- [Passage shown]:
The Mike 21 was used to simulate the hydrodynamics and water quality.
The circulation system could improve the water quality.
The reclaimed water would accelerate the deterioration of water quality.
The reclaimed water should be treated before enter the lake.
INTRODUCTION
Urban landscape water is an important component of unban ecosystem and it plays an important part in regulating precipitation, reducing the tropical island effect, supplementing water resource, and strengthening the human power against calamities and plagues. Different from natural lakes, urban landscape lakes are characterized by enclosed or semi-closed ecosystems, small surface area, shallow depth, low flow rate, poor self-purification capacity, and eutrophication is the primary threat (Huang et al. 2018; Chang et al. 2020). Meanwhile, with shortages of urban water resources, reclaimed water has been widely used to replenish the urban landscape water to counteract the water loss caused by evaporation and keep a stable water level due to its stability and controllability (Ao et al. 2018b). Whereas the reclaimed water would also bring large amounts of nitrogen and phosphorus when added to the urban landscape water.
Numerous scientific studies have focused on the factors affecting the water quality, such as the salinity, light, temperature, nitrogen, phosphorus, redox, and watershed landscape (Mahanty et al. 2016; Huang et al. 2018; Li et al. 2020). The hydrodynamic condition cannot only dilute pollutant concentrations, accelerate water exchange and the re-oxygenation rate, and improve the self-purification capacity but also resuspend the sediments to release large amount of nitrogen and phosphorus into the overlying water (Kang et al. 2018; Schroeder et al. 2020). Zhang et al. (2019) found that the increasing shear velocity accelerated the release of total phosphorus from sediment. The organic detritus deposited in the sediment would be re-suspended under turbulent condition, the organic detritus residence time would be prolonged, and the aerobic degradation would be more complete. Huang et al. (2014) has proven that the water quality was better in the lakes with good hydrodynamic conditions than in those with bad hydrodynamic conditions. Tang et al. (2018) discovered that water transfers could accelerate water movement and improve water quality. Therefore, the study of hydrodynamic analysis has attracted more and more attention.

- [Material provided]:
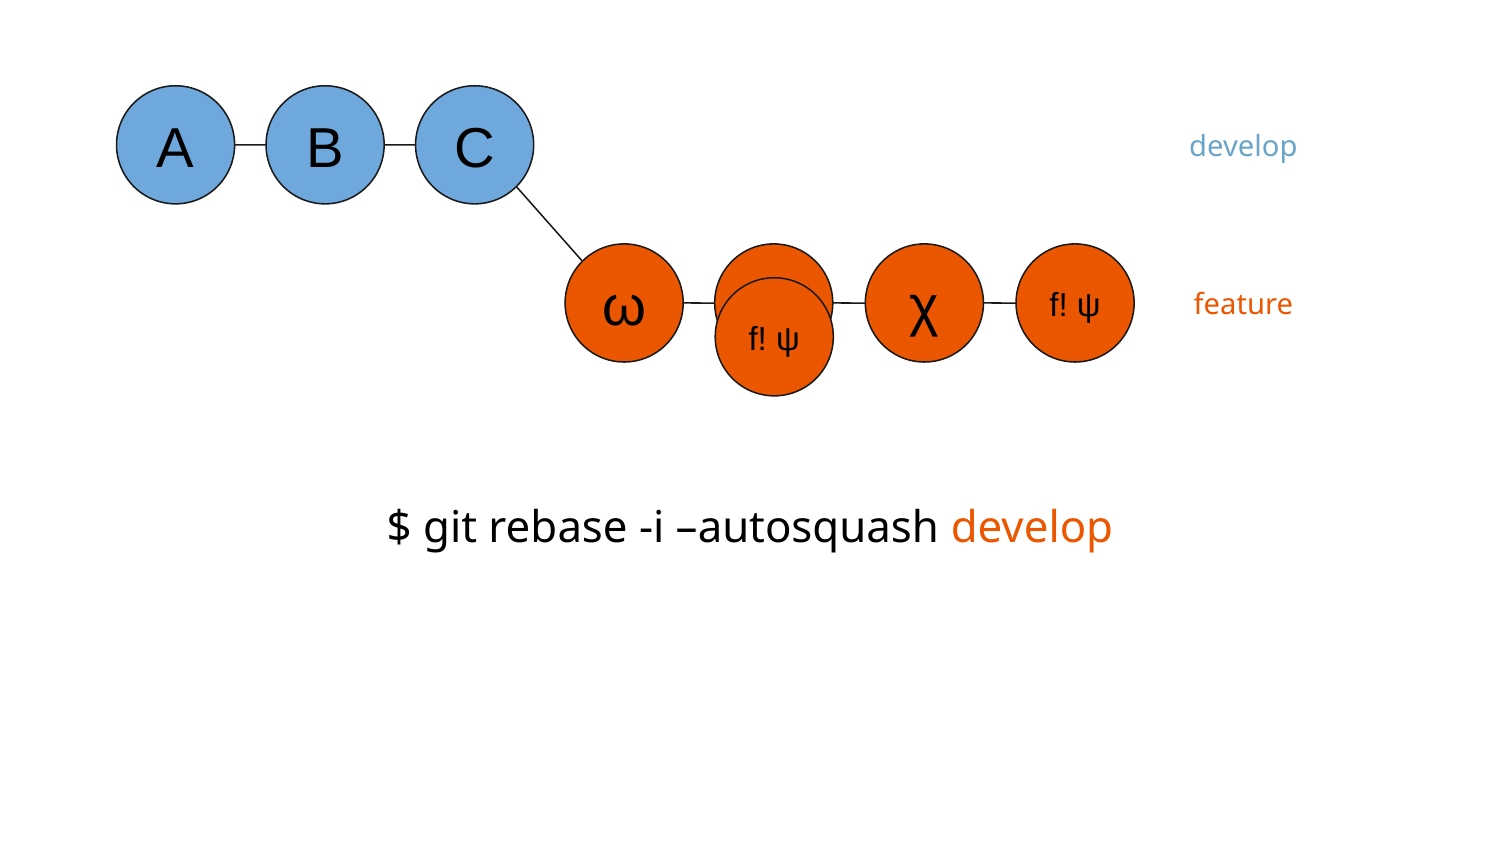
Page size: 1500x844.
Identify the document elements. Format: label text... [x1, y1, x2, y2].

- [Instruction A]:
In the passage on urban landscape lakes, why is reclaimed water used to replenish urban landscape water? Answer in one to three sentences.
- [Instruction B]:
Quote the passage on urban landscape lakes word for word, starting with "The Mike 21" and going on through "enter the lake.".

- [Task answer A]:
Reclaimed water is used to offset the water lost to evaporation and to keep the water level stable. It is chosen because it is stable and controllable, which matters because urban water resources are short.

- [Task answer B]:
The Mike 21 was used to simulate the hydrodynamics and water quality.
The circulation system could improve the water quality.
The reclaimed water would accelerate the deterioration of water quality.
The reclaimed water should be treated before enter the lake.